Repeat the data exactly. Pictures stay out.
____ RECORDED INFORMATION
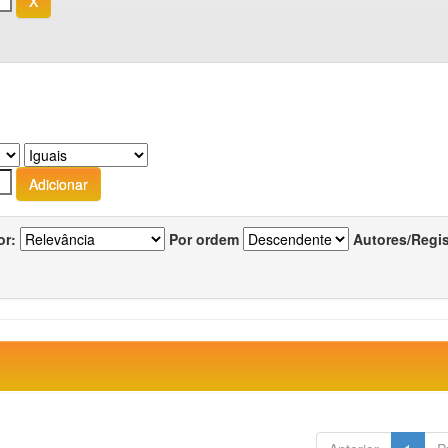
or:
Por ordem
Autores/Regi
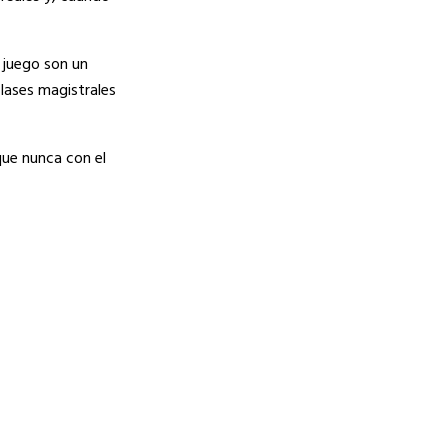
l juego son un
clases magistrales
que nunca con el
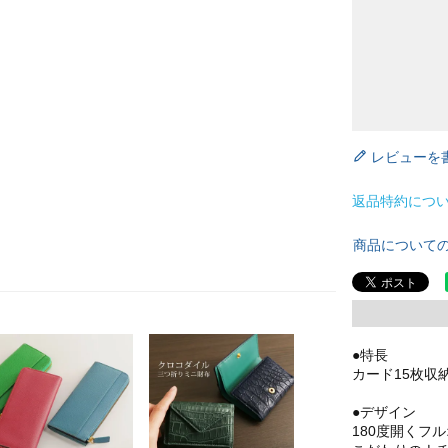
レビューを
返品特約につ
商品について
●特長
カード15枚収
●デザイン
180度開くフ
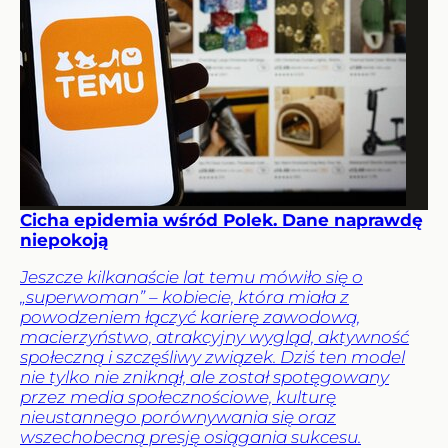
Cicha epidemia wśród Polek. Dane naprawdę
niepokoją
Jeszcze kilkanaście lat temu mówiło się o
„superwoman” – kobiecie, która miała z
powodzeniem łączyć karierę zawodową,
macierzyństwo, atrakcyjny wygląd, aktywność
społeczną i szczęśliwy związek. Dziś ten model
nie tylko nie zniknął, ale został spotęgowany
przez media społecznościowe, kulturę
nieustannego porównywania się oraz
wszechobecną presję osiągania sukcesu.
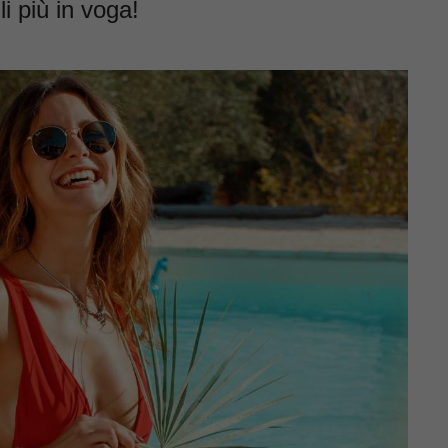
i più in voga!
________
OUTPUT FOR THIS EXERCISE -
or:
Por ordem
Autores/Regi
l juego son un
clases magistrales
que nunca con el
レビューを
返品特約につ
商品について
●特長
カード15枚収
●デザイン
180度開くフ
Cicha epidemia wśród Polek. Dane naprawdę
niepokoją
Jeszcze kilkanaście lat temu mówiło się o
„superwoman” – kobiecie, która miała z
powodzeniem łączyć karierę zawodową,
macierzyństwo, atrakcyjny wygląd, aktywność
społeczną i szczęśliwy związek. Dziś ten model
nie tylko nie zniknął, ale został spotęgowany
przez media społecznościowe, kulturę
nieustannego porównywania się oraz
wszechobecną presję osiągania sukcesu.
i più in voga!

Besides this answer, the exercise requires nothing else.